Tim Benz: Turns out, Sidney Crosby does have 'something to prove'
Ten days ago, when Sidney Crosby was taking a few pre-training camp skates to get in shape for the upcoming season, he met with the local media.
"You've still got something to prove when you come into the next year," Crosby said.
As our Jonathan Bombulie suggested , that's equal parts hilarious and utterly predictable.
The notion that Crosby still has something to prove makes me laugh. The fact he believes he does is woven into his DNA. Crosby saying he has something left to prove on the ice is like Jimmy Page saying he has something left to prove on the guitar.
If Crosby had been swallowed alive by a megalodon while fishing off the coast of Nova Scotia this summer, his legacy as a Hall of Famer and the second best player in team history is firmly entrenched.
In the grand scheme of things, the only thing Crosby needs to prove is that he can find his way to Yonge Street in Toronto for his induction.
But in the present, Crosby is right. There are some things he can prove to make the Pittsburgh Penguins better in 2018-19.
They were pretty good last year, but not good enough to beat the Capitals — something they normally do. Crosby can help prove they can do so again.
It was Crosby who blamed himself for failing to secure that pass from Kris Letang that led to the eventual series-winning goal from Evgeny Kuznetsov.
Also, even though he hung with Kuznetsov and Alexander Ovechkin in the points department during the series (he and Kuznetsov had six, Ovechkin had seven), those two were more impactful than Crosby was in the six-game slugfest.
Crosby can also prove that he can maintain his goal-scoring touch for a full season.

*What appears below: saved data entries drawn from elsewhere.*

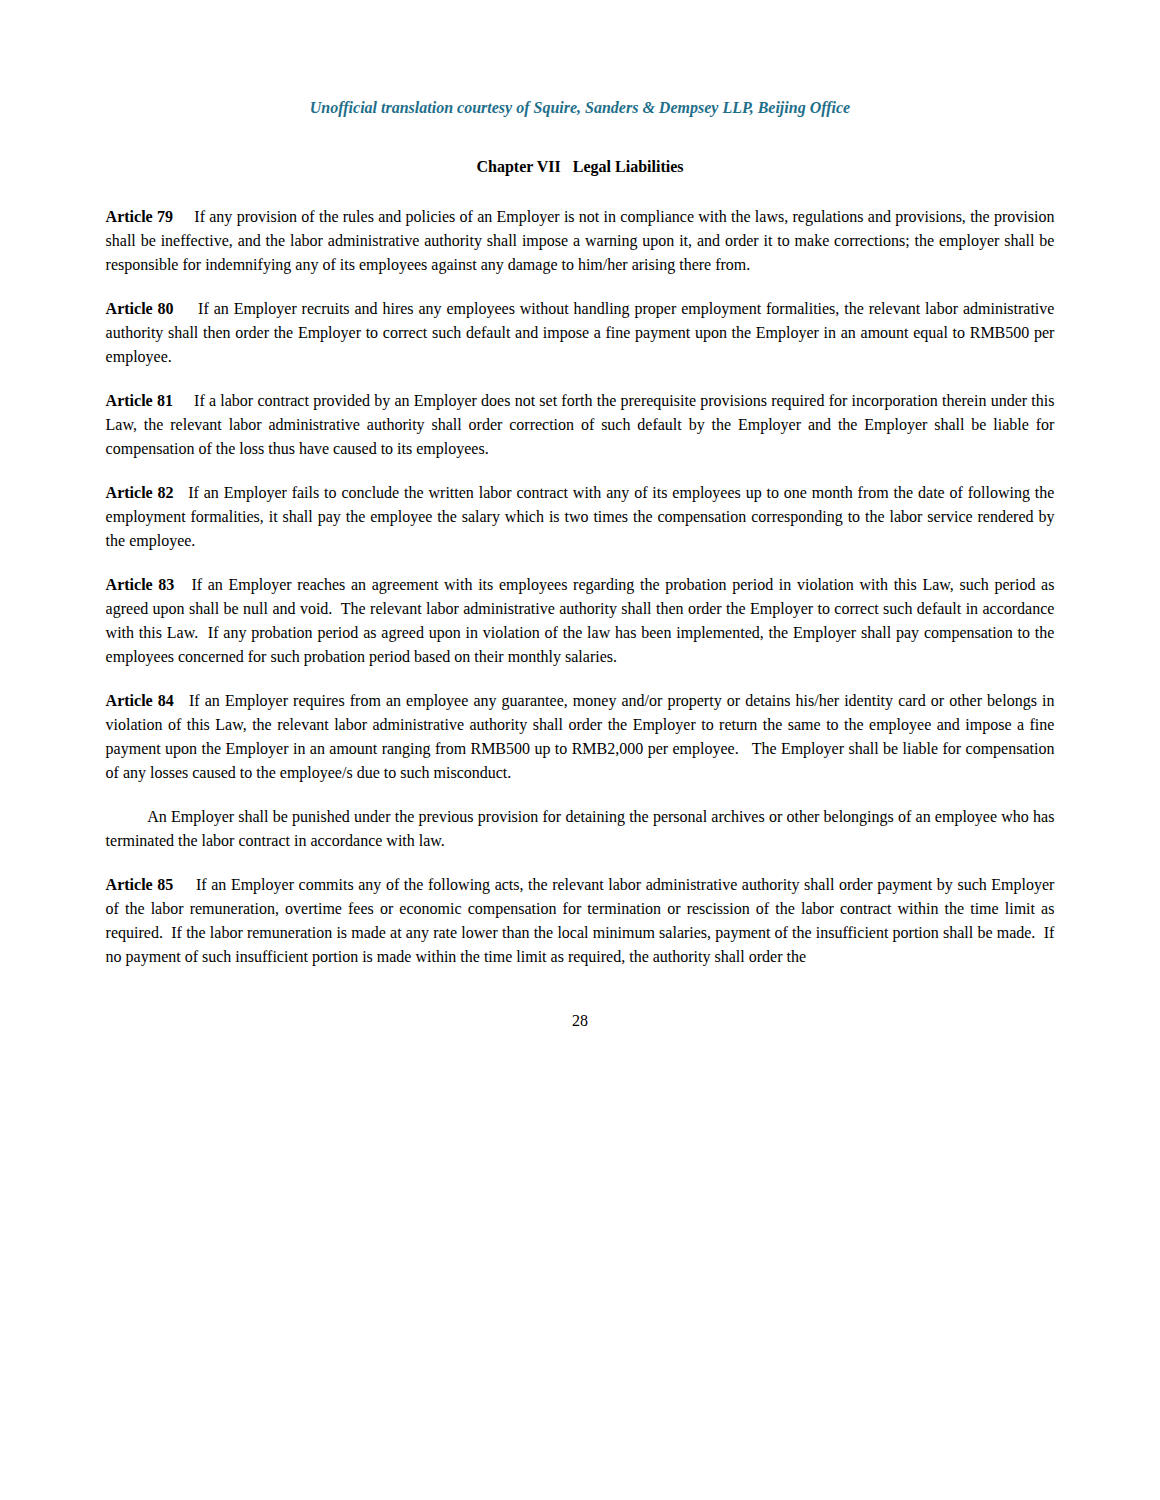Unofficial translation courtesy of Squire, Sanders & Dempsey LLP, Beijing Office
Chapter VII Legal Liabilities
Article 79 If any provision of the rules and policies of an Employer is not in compliance with the laws, regulations and provisions, the provision shall be ineffective, and the labor administrative authority shall impose a warning upon it, and order it to make corrections; the employer shall be responsible for indemnifying any of its employees against any damage to him/her arising there from.
Article 80 If an Employer recruits and hires any employees without handling proper employment formalities, the relevant labor administrative authority shall then order the Employer to correct such default and impose a fine payment upon the Employer in an amount equal to RMB500 per employee.
Article 81 If a labor contract provided by an Employer does not set forth the prerequisite provisions required for incorporation therein under this Law, the relevant labor administrative authority shall order correction of such default by the Employer and the Employer shall be liable for compensation of the loss thus have caused to its employees.
Article 82 If an Employer fails to conclude the written labor contract with any of its employees up to one month from the date of following the employment formalities, it shall pay the employee the salary which is two times the compensation corresponding to the labor service rendered by the employee.
Article 83 If an Employer reaches an agreement with its employees regarding the probation period in violation with this Law, such period as agreed upon shall be null and void. The relevant labor administrative authority shall then order the Employer to correct such default in accordance with this Law. If any probation period as agreed upon in violation of the law has been implemented, the Employer shall pay compensation to the employees concerned for such probation period based on their monthly salaries.
Article 84 If an Employer requires from an employee any guarantee, money and/or property or detains his/her identity card or other belongs in violation of this Law, the relevant labor administrative authority shall order the Employer to return the same to the employee and impose a fine payment upon the Employer in an amount ranging from RMB500 up to RMB2,000 per employee. The Employer shall be liable for compensation of any losses caused to the employee/s due to such misconduct.
An Employer shall be punished under the previous provision for detaining the personal archives or other belongings of an employee who has terminated the labor contract in accordance with law.
Article 85 If an Employer commits any of the following acts, the relevant labor administrative authority shall order payment by such Employer of the labor remuneration, overtime fees or economic compensation for termination or rescission of the labor contract within the time limit as required. If the labor remuneration is made at any rate lower than the local minimum salaries, payment of the insufficient portion shall be made. If no payment of such insufficient portion is made within the time limit as required, the authority shall order the
28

The 2017-18 campaign was the first year in which he failed to crack the 30-goal plateau in a season when he played at least 80 games. His shooting percentage of 11.7 was a low-water mark aside from the 2011-12 season, when he came back from his concussion. The captain's power-play goal total of nine was the first time he failed to crack double-digits in that category for a full year since 2009.
Perhaps most importantly is that Crosby can prove he can make it easier on his coaches to form lines. He must show he can consistently and effectively play with a right wing of Mike Sullivan's choosing so that the rest of the lines can be stacked accordingly.
In other words, help make Daniel Sprong the scoring right winger he is envisioned to be. Or if you are given Patric Hornqvist, make it work at even strength the way it does on the power play. Or if you really are requesting Dominik Simon, pay that off and make him the next Conor Sheary.
Or let Sullivan give you another try with Phil Kess…
OK, I'm not going to get crazy.
The more continuity Crosby allows on his line, the more it helps everyone else. Phil Kessel could stay with Evgeni Malkin, Derick Brassard can either get the grit and net-front presence of Hornqvist, or the skilled shot of Sprong.
But instead of spinning the roulette wheel of whoever is going to play on Crosby's line with him and Jake Guentzel, maybe Crosby can quickly validate whatever decision is made for his line, and let the dominoes fall elsewhere.
Those who insist Crosby is always beyond reproach and never to be questioned will bristle at these suggestions. They shouldn't. Part of the reason we all shower Crosby with praise incessantly is that he always finds an aspect of his game that he feels needs work in the offseason and addresses it.
For 2018, maybe these are some of the things he tried to perfect.
From a career standpoint, Crosby doesn't need to prove anything to anybody. Although, Crosby may need to reconfirm these aspects of his game to prove that the Penguins are good enough to win a fourth Stanley Cup with him as captain in June of 2019.